Shortages of lumber have nearly tripled the price of lumber since mid-April 2020, according to the National Association of Home Builders.
The association estimates the price of a new single-family home will increase by more than $24,000 as a result. CNBC reports softwood lumber prices are now about 112% higher than they were a year ago.
Reps. Jim Costa, D-Fresno, and Jodey Arrington, R-Texas, sent a letter to President Joe Biden and the Department of Justice on March 4 urging the administration to respond to rising building materials prices and supply shortages.
So far, the trickle-down of high prices isn’t manifesting itself in the Central Valley. At least not yet.
Mike Prandini, president and CEO of the Building Industry Association of Fresno and Madera Counties, says homebuilders work from pre-existing contracts with lumber suppliers that may soften the blow.
“They’re still working on some supplies that they’ve ordered previously,” Prandini told GV Wire℠ by phone Monday. “But it’ll eventually get into the pricing of new homes and and affect the prices.”

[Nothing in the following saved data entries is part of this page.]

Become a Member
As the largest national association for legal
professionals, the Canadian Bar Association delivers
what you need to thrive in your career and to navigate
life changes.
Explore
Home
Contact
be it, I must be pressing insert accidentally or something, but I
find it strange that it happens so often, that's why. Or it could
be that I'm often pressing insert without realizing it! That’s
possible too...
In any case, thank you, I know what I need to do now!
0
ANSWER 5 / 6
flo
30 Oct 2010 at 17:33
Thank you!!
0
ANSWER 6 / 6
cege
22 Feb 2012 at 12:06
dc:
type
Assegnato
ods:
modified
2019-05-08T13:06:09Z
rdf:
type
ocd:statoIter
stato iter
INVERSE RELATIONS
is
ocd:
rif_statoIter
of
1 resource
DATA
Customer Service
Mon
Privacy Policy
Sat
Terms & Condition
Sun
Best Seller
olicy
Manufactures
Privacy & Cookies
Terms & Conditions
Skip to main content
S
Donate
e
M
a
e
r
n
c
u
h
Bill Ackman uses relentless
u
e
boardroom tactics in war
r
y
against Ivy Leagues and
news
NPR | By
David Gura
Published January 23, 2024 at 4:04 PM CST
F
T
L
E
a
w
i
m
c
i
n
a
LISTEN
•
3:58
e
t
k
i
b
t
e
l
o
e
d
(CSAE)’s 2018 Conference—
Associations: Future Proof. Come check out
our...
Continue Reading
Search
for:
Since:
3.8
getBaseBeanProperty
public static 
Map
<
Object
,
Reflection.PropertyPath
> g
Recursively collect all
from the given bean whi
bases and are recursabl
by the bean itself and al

“They’re still working on some supplies that they’ve ordered previously. But it’ll eventually get into the pricing of new homes and and affect the prices.” — Mike Prandini, president and CEO of the Building Industry Association of Fresno and Madera Counties
Boosting Sawmill Activity
Costa and Arrington stressed the need to boost sawmill activity in their letter to Biden and the Justice Department.
“Unfortunately, this unprecedented price increase on new homeowners, as well as homebuilders, will persist until new sawmills come online and current mills re-open and operate at full capacity,” the letter stated. “To address this issue, we ask your Administration to facilitate a discussion with all stakeholders, including sawmills, homebuilders, loggers, and distributors, to ensure all needs are met in a timely manner.”[rlic_related_post_one]

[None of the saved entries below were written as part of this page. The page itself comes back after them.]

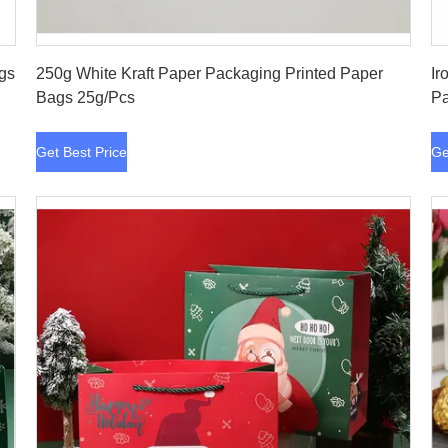
Get Best Price
ags
250g White Kraft Paper Packaging Printed Paper
Ir
Bags 25g/Pcs
Pa
Get Best Price
Ge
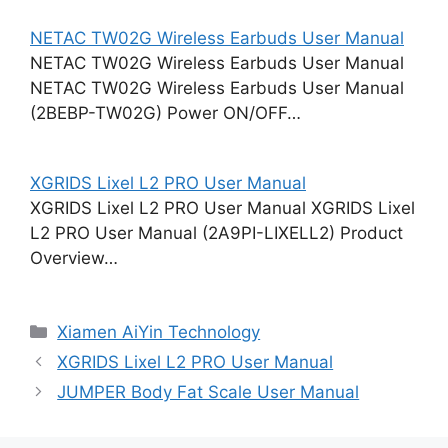
NETAC TW02G Wireless Earbuds User Manual
NETAC TW02G Wireless Earbuds User Manual
NETAC TW02G Wireless Earbuds User Manual
(2BEBP-TW02G) Power ON/OFF…
XGRIDS Lixel L2 PRO User Manual
XGRIDS Lixel L2 PRO User Manual XGRIDS Lixel
L2 PRO User Manual (2A9PI-LIXELL2) Product
Overview…
Categories
Xiamen AiYin Technology
XGRIDS Lixel L2 PRO User Manual
JUMPER Body Fat Scale User Manual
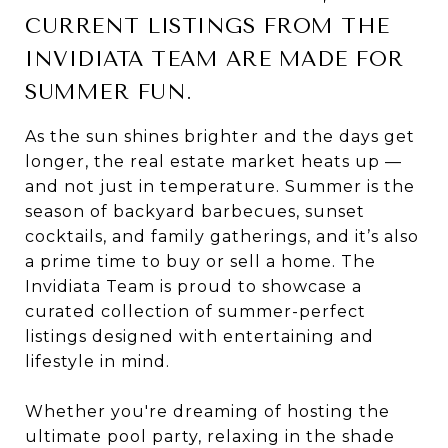
CURRENT LISTINGS FROM THE
INVIDIATA TEAM ARE MADE FOR
SUMMER FUN.
As the sun shines brighter and the days get
longer, the real estate market heats up —
and not just in temperature. Summer is the
season of backyard barbecues, sunset
cocktails, and family gatherings, and it’s also
a prime time to buy or sell a home. The
Invidiata Team is proud to showcase a
curated collection of summer-perfect
listings designed with entertaining and
lifestyle in mind.
Whether you're dreaming of hosting the
ultimate pool party, relaxing in the shade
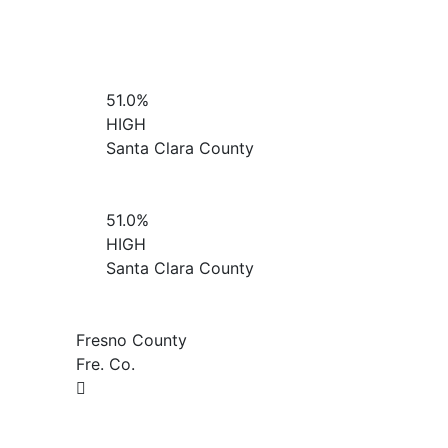
51.0%
HIGH
Santa Clara County
51.0%
HIGH
Santa Clara County
Fresno County
Fre. Co.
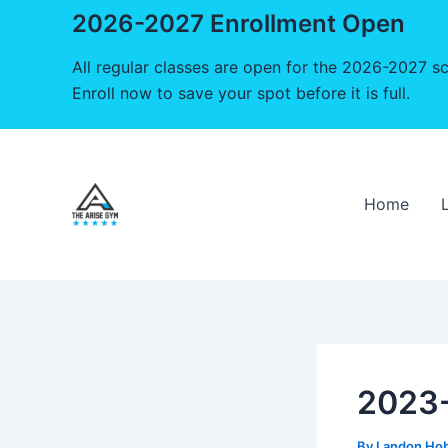
2026-2027 Enrollment Open
All regular classes are open for the 2026-2027 sc
Enroll now to save your spot before it is full.
Skip
to
content
Home
2023-
By
Landon Ho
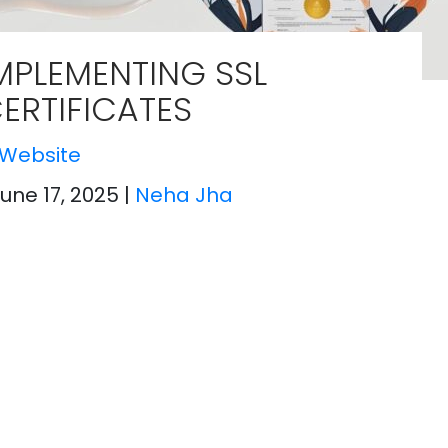
MPLEMENTING SSL
ERTIFICATES
Website
June 17, 2025
|
Neha Jha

Housing Starts and Home Remodeling
Increased demand for single-family housing, much of it driven by the coronavirus pandemic, has housing starts up 30% year over year, according to the U.S. Census. That is part of the issue on the demand side.
There has also been a surge in home remodeling, as people sit at home longer and put money they would have spent on going out or traveling into their houses and properties.
Low interest rates are also playing into lumber prices, heating demand for housing and giving builders more incentive to increase production.
“It’s also worth noting, that durable goods are continuing to increase, as individuals are buying large appliances and furniture. This is also helping increase lumber prices because a lot of these items are shipped on wooden pallets,” Joe Sanderson, managing director of natural resources at Domain Timber Advisors, an Atlanta-based timberland investment management organization, told CNBC.
2020 Market Misread
Mill operators and lumber dealers misread the 2020 market. Since housing starts and remodeling were weaker in 2019, they pulled back on production. The expectation was that 2020 would be much of the same.
“COVID hits and they get really, really scared. You saw construction curtailments across the board,” said Paul Jannke, principal at Forest Economic Advisors.
Then came the totally unexpected boom. Housing turned out to be one of the brightest spots in the economic recovery, with demand coming back swiftly.